Necesitamos reafirmar nuestro patriotismo cívico, convertido en núcleo y centro sociológico y político de nuestra pluralidad comunitaria. Y necesitamos todos que este centro, sociológicamente mayoritario, se nutra políticamente de una forma centrípeta frente a las dinámicas centrífugas, inducidas incluso desde las instituciones. Si la dinámica centrípeta es moderación, acuerdo, reconocimiento mutuo, confianza y lealtad, la tensión centrífuga es división, polarización, imposición y confrontación de todos contra todos.

* **Preguntas**:
**1.** Enumere todos los rasgos que el texto sobre el patriotismo cívico atribuye a la dinámica centrípeta.
**2.** Extraiga del texto sobre el patriotismo cívico el pasaje que comienza con las palabras "Necesitamos reafirmar nuestro" y termina con "todos contra todos.".
El listado procede de una fuente distinta a la del texto.

* **Material proporcionado**:
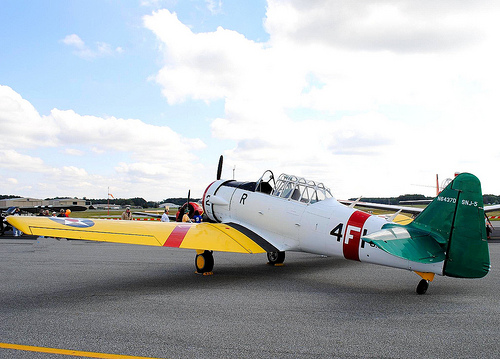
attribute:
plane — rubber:
[3, 159, 489, 296]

* **Resultados**:
**1.** Moderación, acuerdo, reconocimiento mutuo, confianza y lealtad.

**2.**
Necesitamos reafirmar nuestro patriotismo cívico, convertido en núcleo y centro sociológico y político de nuestra pluralidad comunitaria. Y necesitamos todos que este centro, sociológicamente mayoritario, se nutra políticamente de una forma centrípeta frente a las dinámicas centrífugas, inducidas incluso desde las instituciones. Si la dinámica centrípeta es moderación, acuerdo, reconocimiento mutuo, confianza y lealtad, la tensión centrífuga es división, polarización, imposición y confrontación de todos contra todos.